**EXCERPT**:
Steady-state memory is the easy part of streaming; churn is what kills it. Under sustained 1–10 Hz ingestion the allocator sees a constant stream of short-lived event objects, prepared-geometry wrappers, and result tuples. If any are accidentally retained — a per-device dwell map that never evicts, a closure capturing a buffer — resident set size creeps until the generational collector runs, and that gen-2 collection is the P99 spike you see every few minutes. The streaming discipline mirrors the rules in memory-constrained spatial processing: reuse scratch buffers instead of allocating per event, bound the per-device state with an LRU plus idle TTL, and keep long-lived structures (the index snapshot, the device LRU) invisible to the collector with gc.freeze() after warm-up so steady-state sweeps only walk gen-0 garbage.

Batch has the opposite memory profile. Its advantage is precisely that it can load dense polygon sets into contiguous, cache-friendly blocks and scan them with minimal pointer chasing, so per-geometry overhead is low and predictable — but it must tolerate a large transient allocation spike when a window materializes, then release it. A batch worker’s RSS sawtooths with the window cadence; a streaming worker’s RSS should be flat. The eviction policy follows from this: streaming evicts continuously (LRU on device id), batch evicts wholesale at window close. Fragmentation is the residual risk on the streaming side, because varying candidate-set sizes fragment the small-object arena, which is why the per-evaluation scratch slab is sized once for the worst case at startup rather than grown on demand.

**WORK TO COMPLETE**:
A – For each statement about the excerpt on streaming and batch memory, answer yes or no and quote the deciding words. (i) Batch evicts wholesale when a window closes. (ii) A streaming worker's RSS should sawtooth with the window cadence. (iii) The per-evaluation scratch slab is grown on demand.
B – Answer these questions from the excerpt on streaming and batch memory.
(i) What range of sustained ingestion rates is mentioned?
(ii) What call keeps long-lived structures invisible to the collector after warm-up?
(iii) What fragments the small-object arena on the streaming side?
C – Please extract the passage of the excerpt on streaming and batch memory starting at "Steady-state memory is" and ending at "walk gen-0 garbage.".

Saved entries

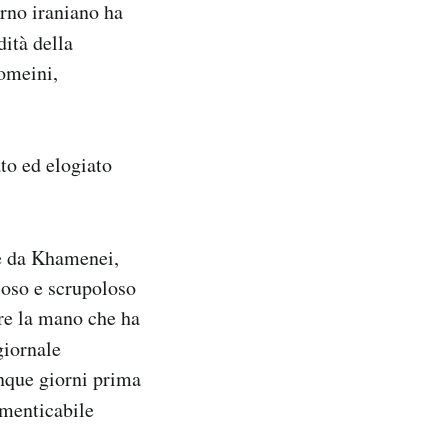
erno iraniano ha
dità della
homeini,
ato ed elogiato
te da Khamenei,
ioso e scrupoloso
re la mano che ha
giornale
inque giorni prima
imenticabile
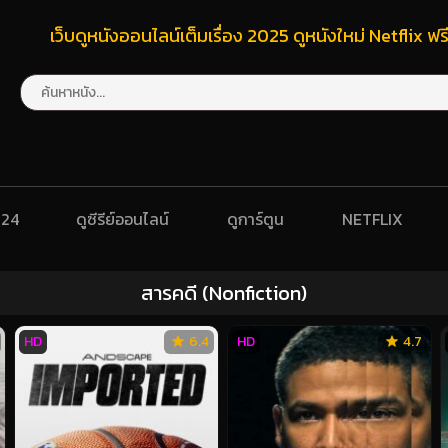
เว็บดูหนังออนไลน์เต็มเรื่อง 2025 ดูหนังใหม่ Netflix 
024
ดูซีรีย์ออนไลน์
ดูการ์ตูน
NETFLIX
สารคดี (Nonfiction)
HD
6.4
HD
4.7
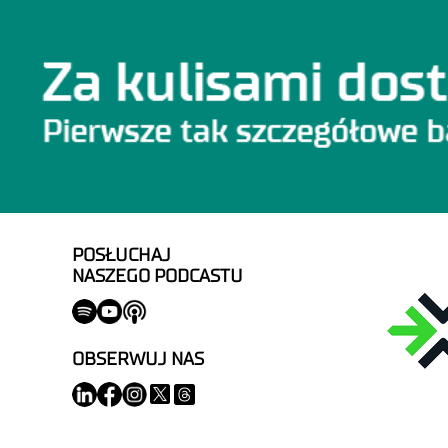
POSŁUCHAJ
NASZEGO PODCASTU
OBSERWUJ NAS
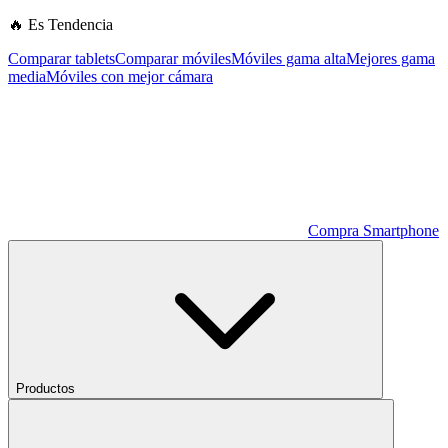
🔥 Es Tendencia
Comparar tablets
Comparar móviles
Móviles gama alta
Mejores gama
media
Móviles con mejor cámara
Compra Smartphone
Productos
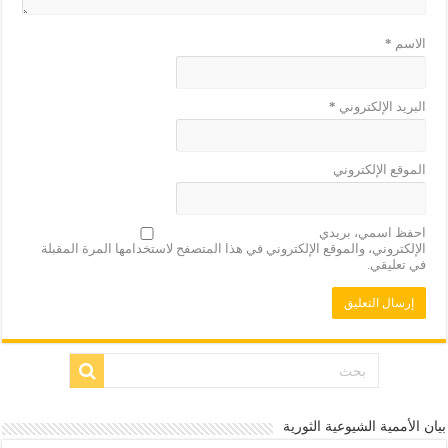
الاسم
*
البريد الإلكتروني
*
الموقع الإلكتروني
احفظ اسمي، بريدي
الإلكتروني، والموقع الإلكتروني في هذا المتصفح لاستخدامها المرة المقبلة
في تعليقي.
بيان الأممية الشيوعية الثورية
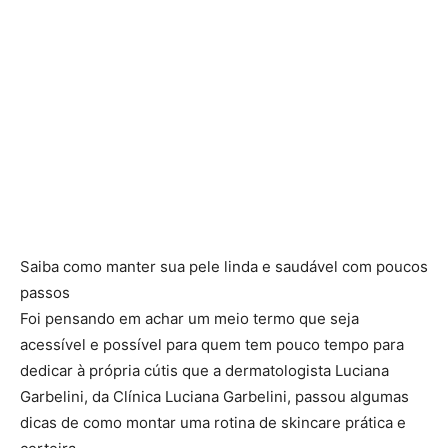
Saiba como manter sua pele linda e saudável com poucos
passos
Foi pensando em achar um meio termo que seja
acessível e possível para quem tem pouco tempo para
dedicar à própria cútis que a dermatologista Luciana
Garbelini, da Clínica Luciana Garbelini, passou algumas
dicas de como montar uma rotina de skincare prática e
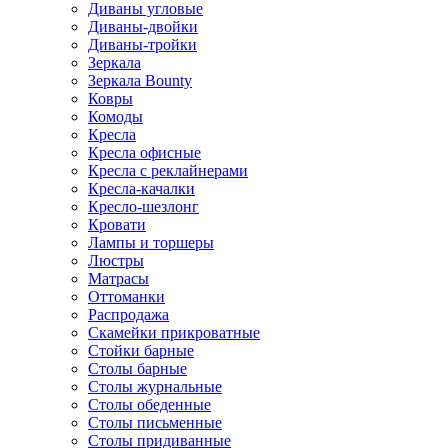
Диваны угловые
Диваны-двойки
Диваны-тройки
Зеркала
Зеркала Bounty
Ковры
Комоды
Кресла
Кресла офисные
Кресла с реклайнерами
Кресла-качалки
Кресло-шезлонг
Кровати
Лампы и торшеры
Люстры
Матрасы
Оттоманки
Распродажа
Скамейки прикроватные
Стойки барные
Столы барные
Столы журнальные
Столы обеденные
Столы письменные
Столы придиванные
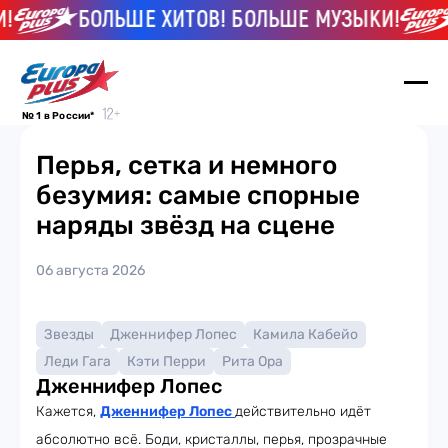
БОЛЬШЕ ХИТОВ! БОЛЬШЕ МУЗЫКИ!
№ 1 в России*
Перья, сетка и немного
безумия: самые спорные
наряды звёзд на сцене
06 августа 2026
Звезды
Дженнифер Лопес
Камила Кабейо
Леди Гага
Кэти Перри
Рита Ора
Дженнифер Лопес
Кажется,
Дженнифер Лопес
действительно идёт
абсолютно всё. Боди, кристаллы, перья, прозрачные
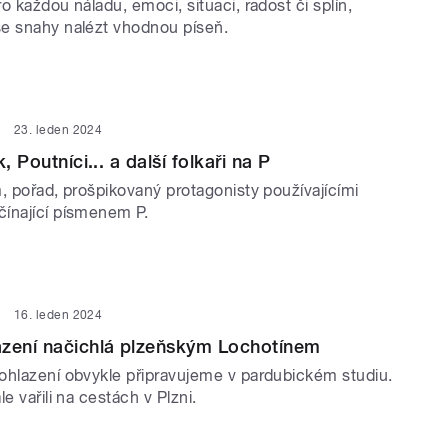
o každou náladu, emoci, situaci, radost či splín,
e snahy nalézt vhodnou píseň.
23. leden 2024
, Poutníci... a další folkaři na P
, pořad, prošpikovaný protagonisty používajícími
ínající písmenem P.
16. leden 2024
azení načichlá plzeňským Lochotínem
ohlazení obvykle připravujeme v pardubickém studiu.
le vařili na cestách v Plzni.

**REPLIES**:
A –
(i) Yes: "batch evicts wholesale at window close"
(ii) No: "a streaming worker’s RSS should be flat"
(iii) No: "sized once for the worst case at startup rather than grown on demand"

B –
(i) 1–10 Hz
(ii) gc.freeze()
(iii) Varying candidate-set sizes

C –
Steady-state memory is the easy part of streaming; churn is what kills it. Under sustained 1–10 Hz ingestion the allocator sees a constant stream of short-lived event objects, prepared-geometry wrappers, and result tuples. If any are accidentally retained — a per-device dwell map that never evicts, a closure capturing a buffer — resident set size creeps until the generational collector runs, and that gen-2 collection is the P99 spike you see every few minutes. The streaming discipline mirrors the rules in memory-constrained spatial processing: reuse scratch buffers instead of allocating per event, bound the per-device state with an LRU plus idle TTL, and keep long-lived structures (the index snapshot, the device LRU) invisible to the collector with gc.freeze() after warm-up so steady-state sweeps only walk gen-0 garbage.